*** STORED DATA ***
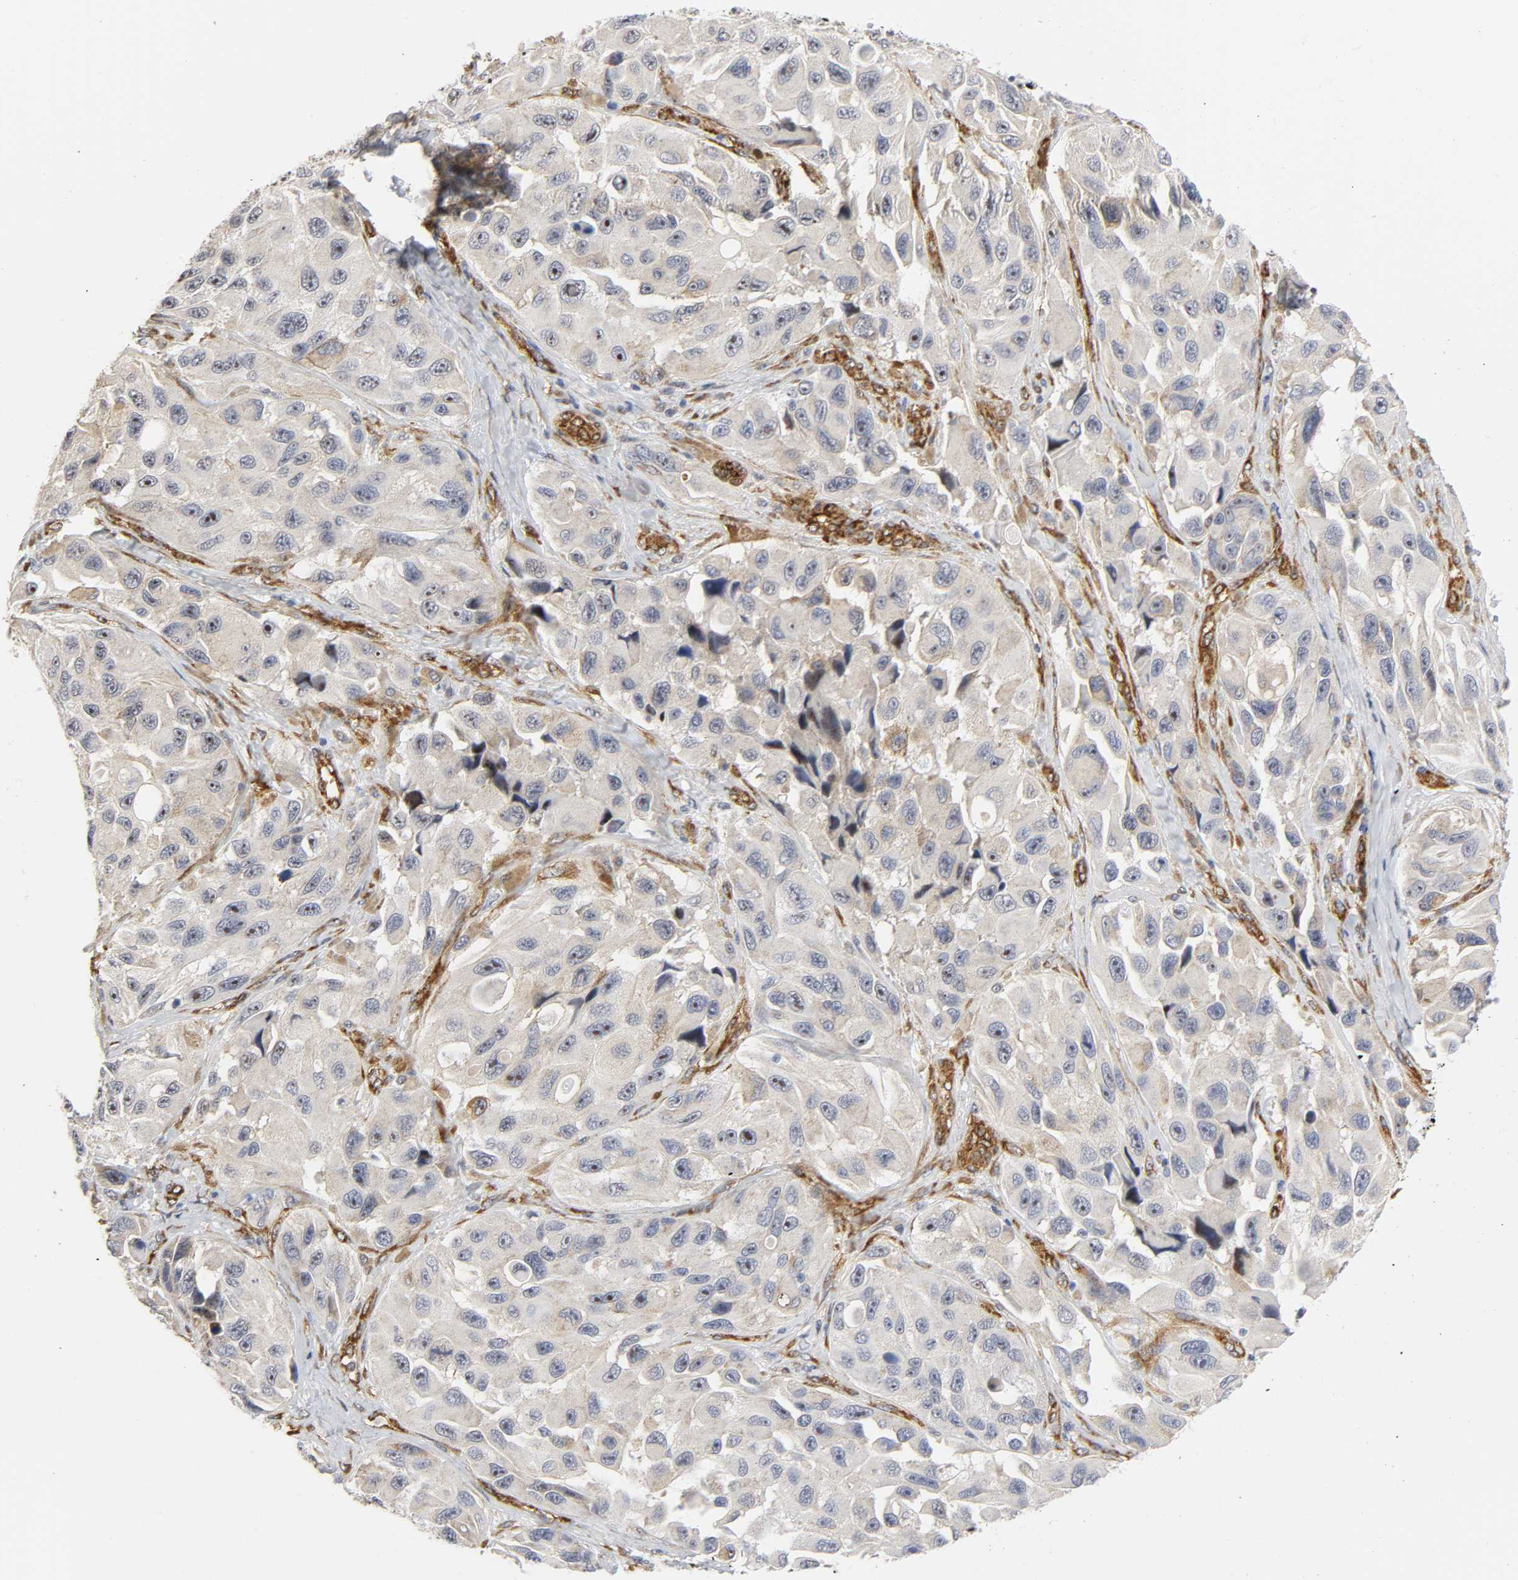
{"staining": {"intensity": "negative", "quantity": "none", "location": "none"}, "tissue": "melanoma", "cell_type": "Tumor cells", "image_type": "cancer", "snomed": [{"axis": "morphology", "description": "Malignant melanoma, NOS"}, {"axis": "topography", "description": "Skin"}], "caption": "DAB (3,3'-diaminobenzidine) immunohistochemical staining of melanoma exhibits no significant expression in tumor cells.", "gene": "DOCK1", "patient": {"sex": "female", "age": 73}}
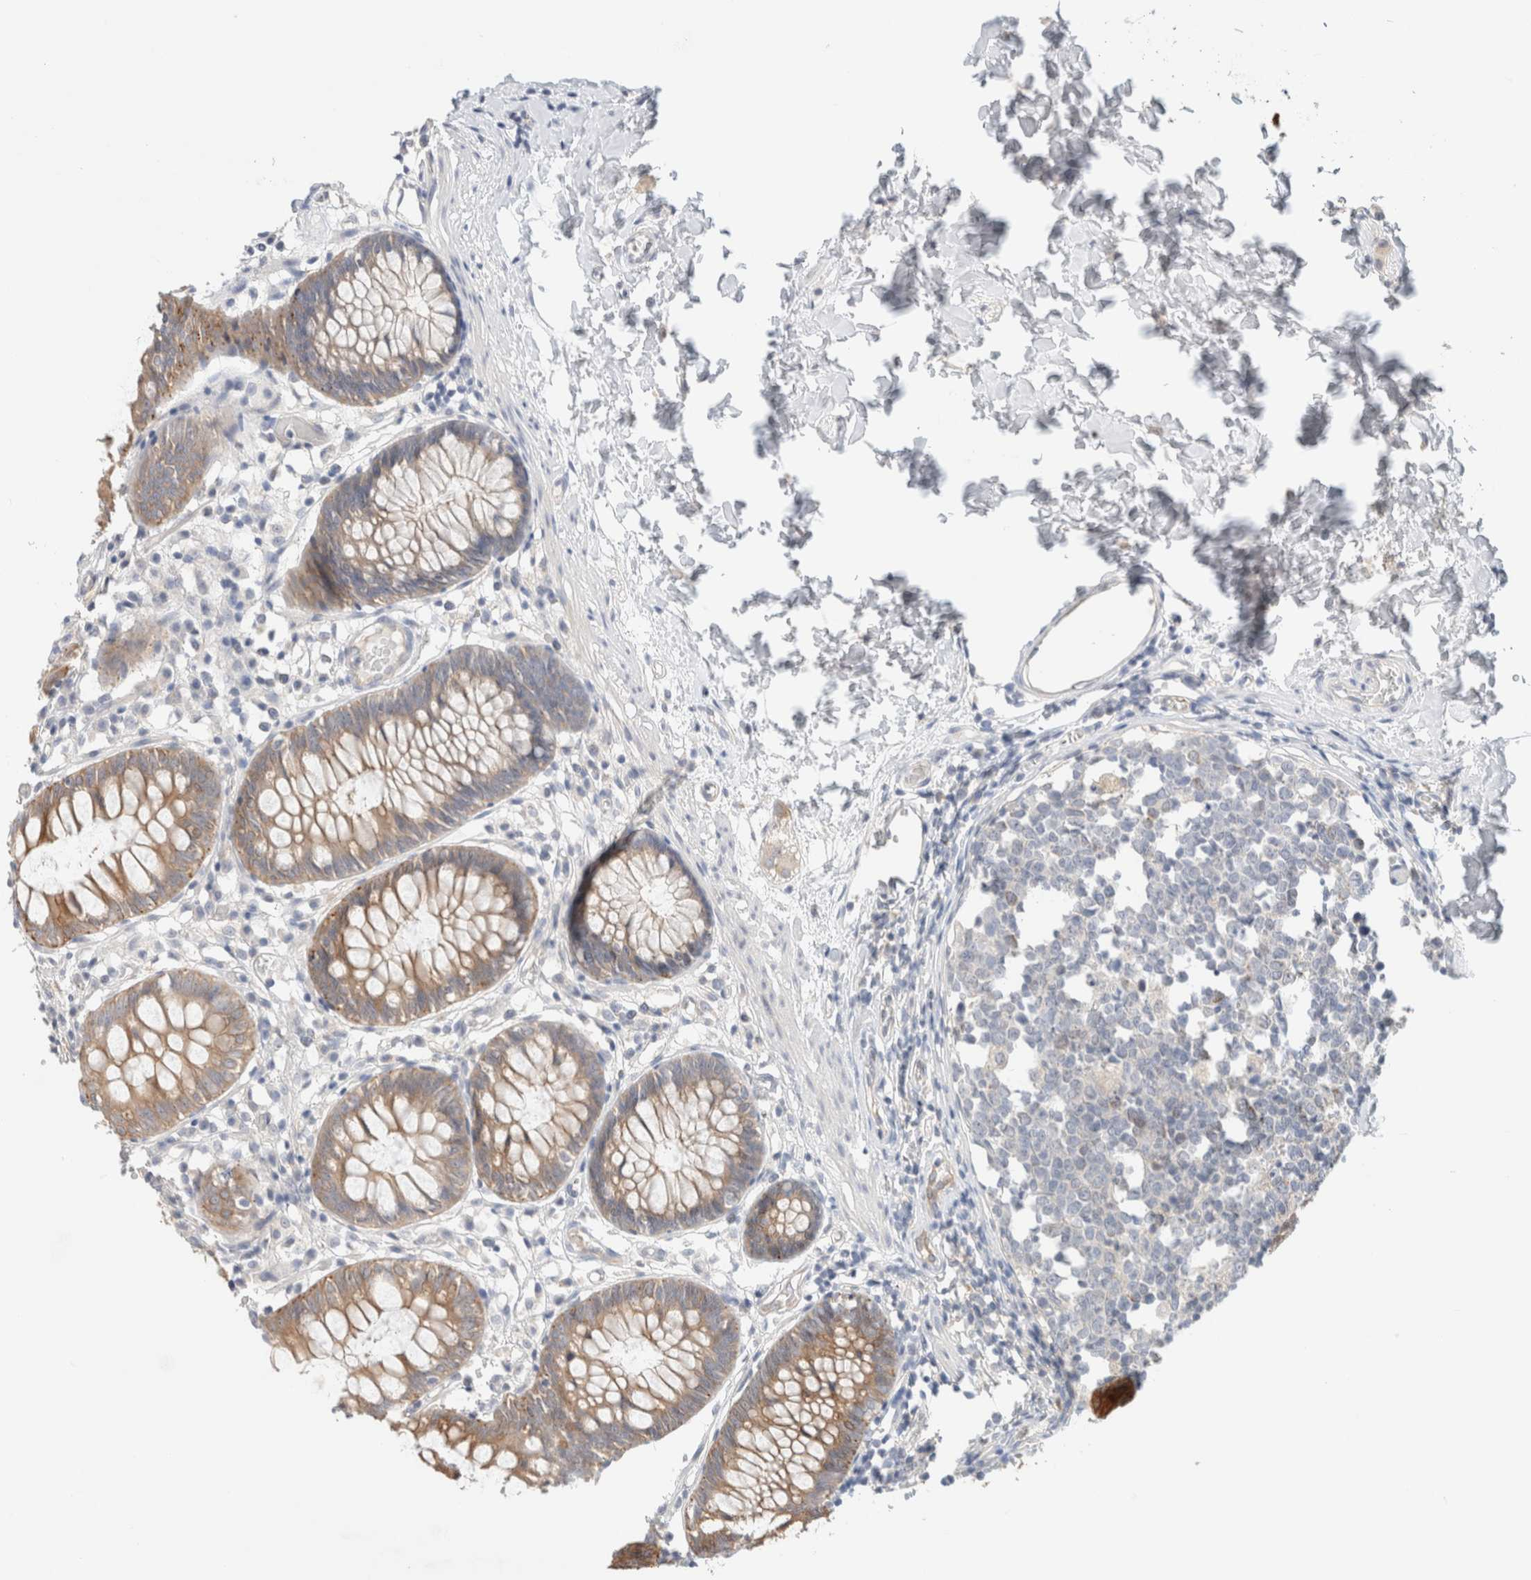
{"staining": {"intensity": "negative", "quantity": "none", "location": "none"}, "tissue": "colon", "cell_type": "Endothelial cells", "image_type": "normal", "snomed": [{"axis": "morphology", "description": "Normal tissue, NOS"}, {"axis": "topography", "description": "Colon"}], "caption": "An immunohistochemistry (IHC) micrograph of unremarkable colon is shown. There is no staining in endothelial cells of colon. (Brightfield microscopy of DAB immunohistochemistry (IHC) at high magnification).", "gene": "SDR16C5", "patient": {"sex": "male", "age": 14}}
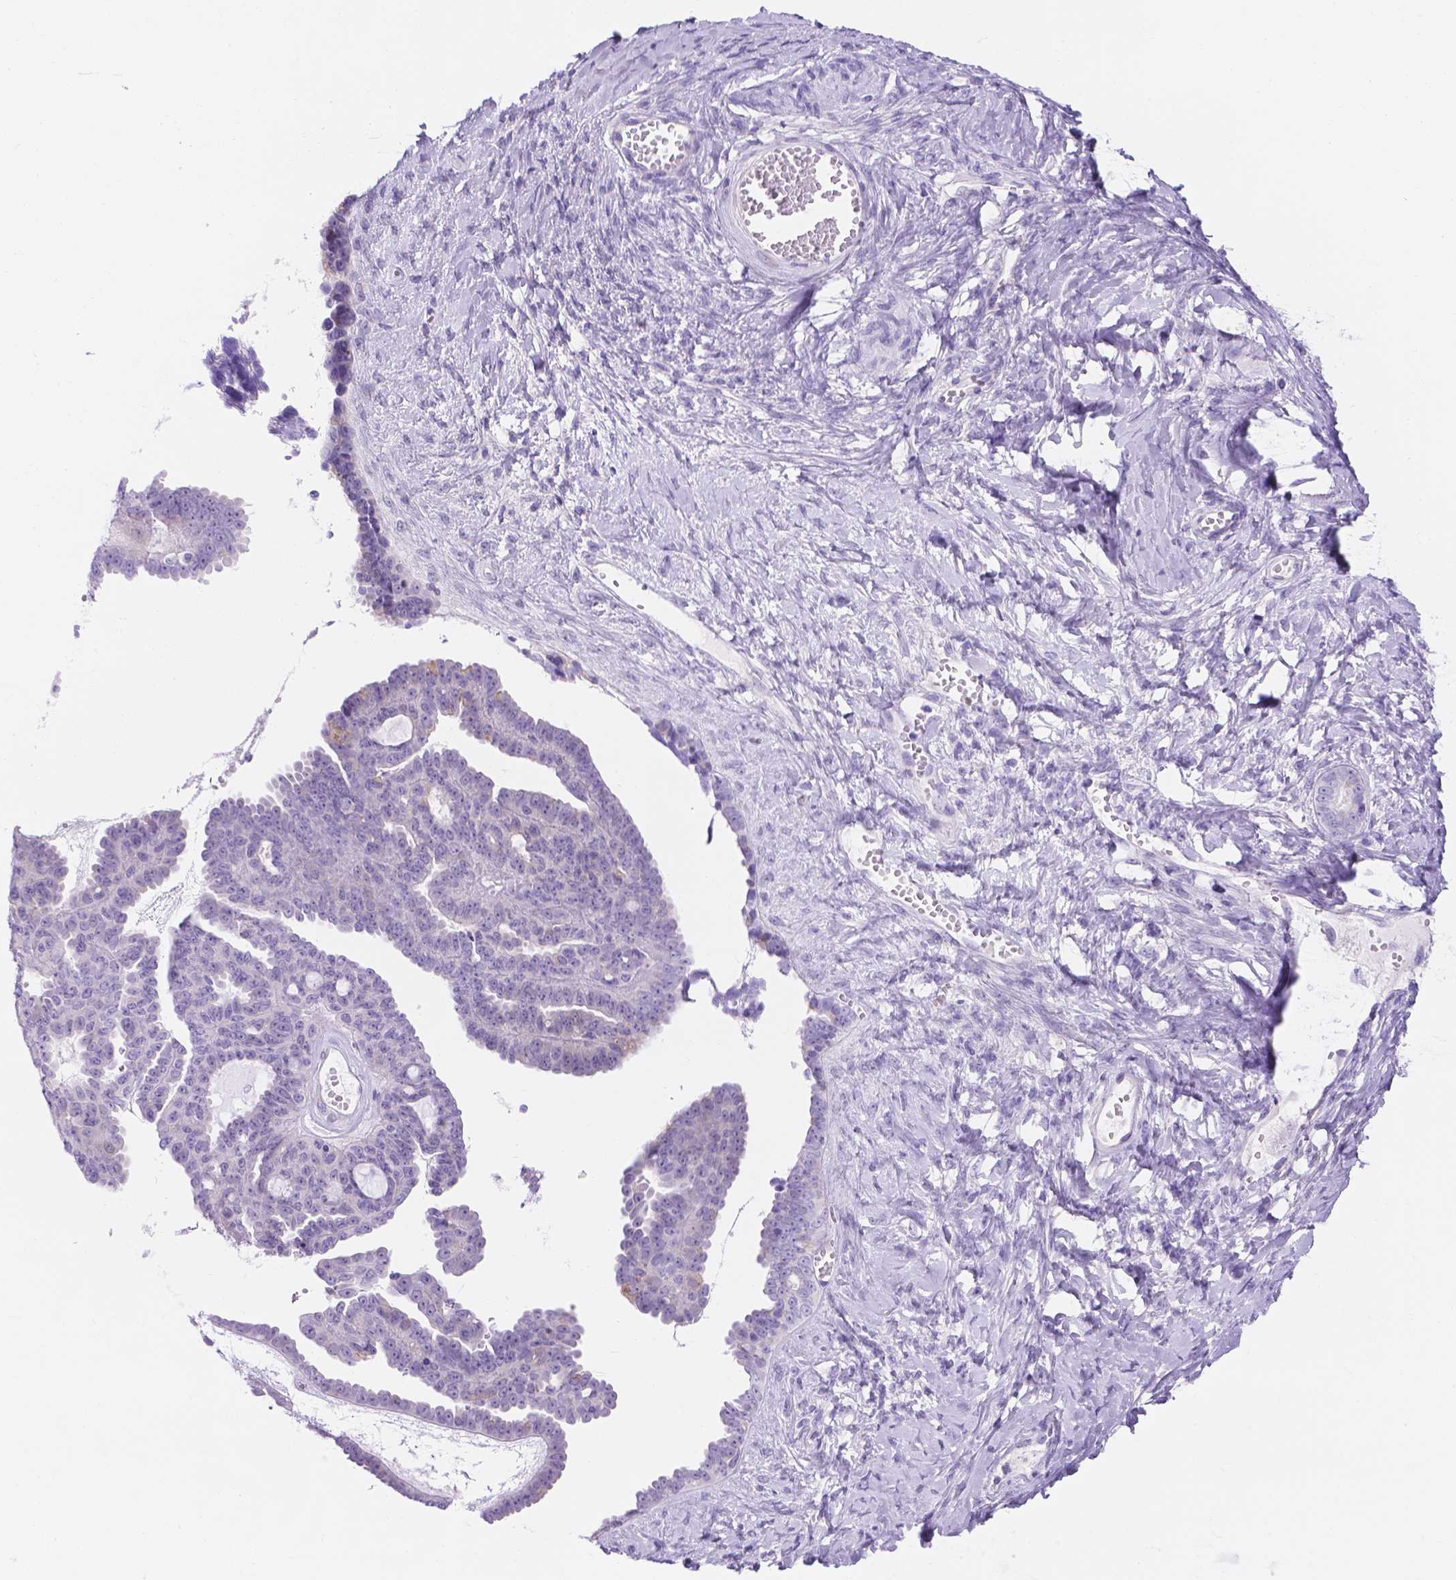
{"staining": {"intensity": "negative", "quantity": "none", "location": "none"}, "tissue": "ovarian cancer", "cell_type": "Tumor cells", "image_type": "cancer", "snomed": [{"axis": "morphology", "description": "Cystadenocarcinoma, serous, NOS"}, {"axis": "topography", "description": "Ovary"}], "caption": "Protein analysis of ovarian cancer displays no significant expression in tumor cells.", "gene": "MLN", "patient": {"sex": "female", "age": 71}}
***
- **YOUR OBJECTIVE**:
Reproduce all of the material above word for word. Omit the pictures.

- **RESULT OF THE EXERCISE**:
{"staining": {"intensity": "negative", "quantity": "none", "location": "none"}, "tissue": "melanoma", "cell_type": "Tumor cells", "image_type": "cancer", "snomed": [{"axis": "morphology", "description": "Malignant melanoma, NOS"}, {"axis": "topography", "description": "Skin"}], "caption": "DAB (3,3'-diaminobenzidine) immunohistochemical staining of melanoma exhibits no significant expression in tumor cells.", "gene": "DOCK1", "patient": {"sex": "female", "age": 73}}
{"staining": {"intensity": "negative", "quantity": "none", "location": "none"}, "tissue": "colon", "cell_type": "Endothelial cells", "image_type": "normal", "snomed": [{"axis": "morphology", "description": "Normal tissue, NOS"}, {"axis": "topography", "description": "Colon"}], "caption": "An immunohistochemistry (IHC) micrograph of unremarkable colon is shown. There is no staining in endothelial cells of colon. (Brightfield microscopy of DAB immunohistochemistry (IHC) at high magnification).", "gene": "SDR16C5", "patient": {"sex": "male", "age": 14}}
{"staining": {"intensity": "negative", "quantity": "none", "location": "none"}, "tissue": "ovarian cancer", "cell_type": "Tumor cells", "image_type": "cancer", "snomed": [{"axis": "morphology", "description": "Cystadenocarcinoma, serous, NOS"}, {"axis": "topography", "description": "Ovary"}], "caption": "Protein analysis of ovarian cancer displays no significant expression in tumor cells.", "gene": "MLN", "patient": {"sex": "female", "age": 71}}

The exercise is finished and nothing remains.